Solid AB has ZnS type structure. If the radius of `A^(+)` is 22.5 pm then the radius of B will be ……..

To find the radius of ion B in the ZnS type structure where the radius of ion A is given, we can follow these steps: ### Step 1: Understand the structure ZnS has a structure where the cation (A^+) occupies tetrahedral voids and the anion (B^-) occupies the face-centered cubic lattice points. The radius ratio of cation to anion is crucial for determining the size of the anion. ### Step 2: Use the radius ratio rule The radius ratio rule states that the ratio of the radius of the cation (r+) to the radius of the anion (r-) can be expressed as: \[ \frac{r^+}{r^-} = 0.225 \] where r^+ is the radius of the cation (A^+) and r^- is the radius of the anion (B^-). ### Step 3: Substitute the known values We know the radius of A^+ (r^+) is 22.5 pm.
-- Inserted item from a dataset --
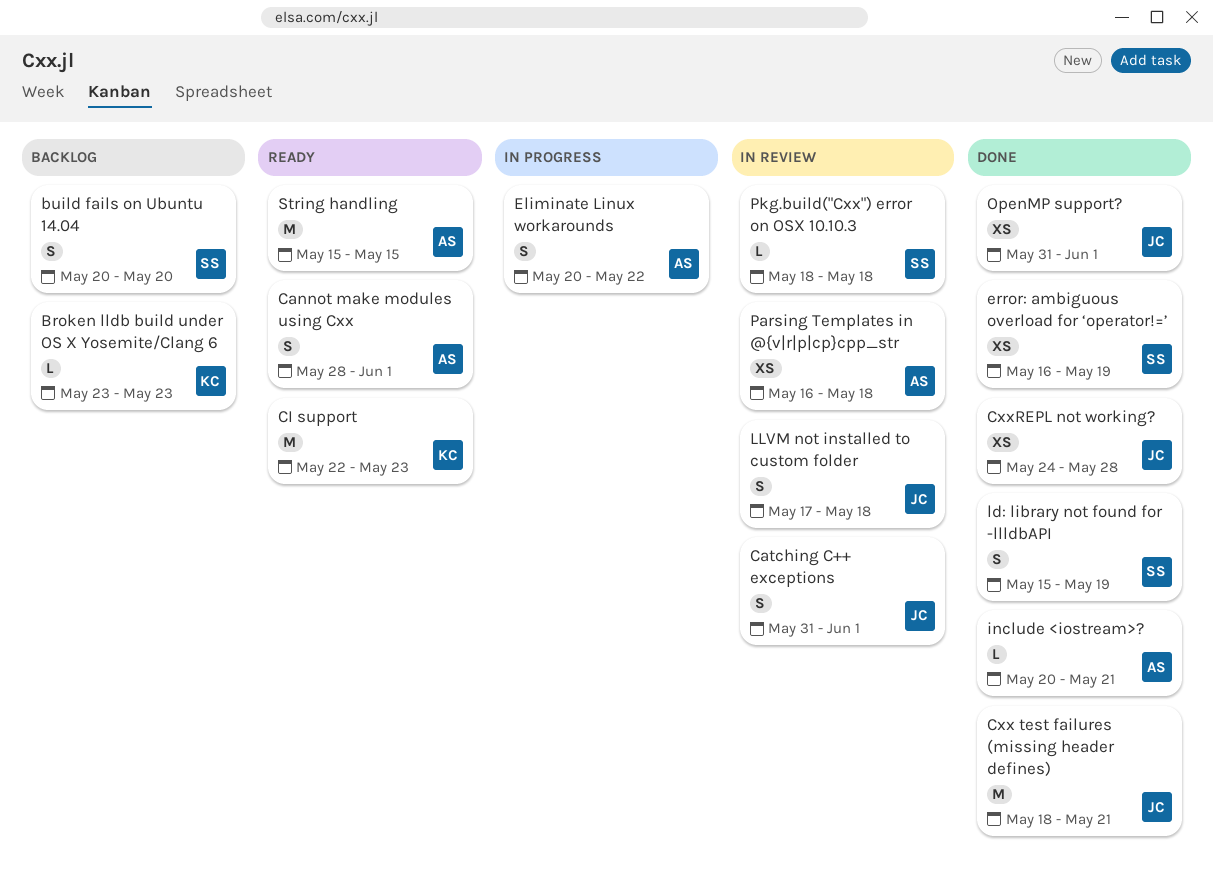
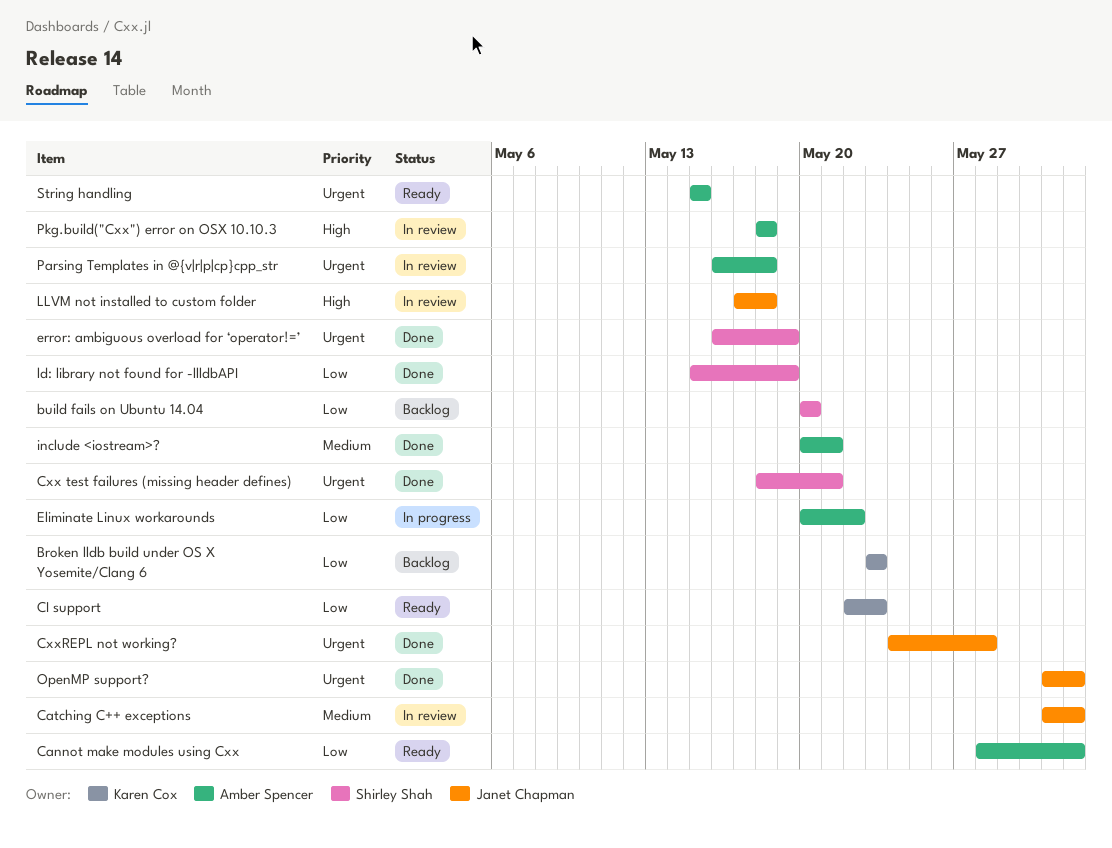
Cxx test failures (missing header defines), owner: Janet Chapman -> Shirley Shah
Pkg.build("Cxx") error on OSX 10.10.3, owner: Shirley Shah -> Amber Spencer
We can substitute this value into the equation: \[ \frac{22.5 \text{ pm}}{r^-} = 0.225 \] ### Step 4: Solve for r^- To find r^-, we can rearrange the equation: \[ r^- = \frac{22.5 \text{ pm}}{0.225} \] ### Step 5: Perform the calculation Now, we can calculate r^-: \[ r^- = \frac{22.5}{0.225} = 100 \text{ pm} \] ### Conclusion The radius of ion B (r^-) is 100 pm. ---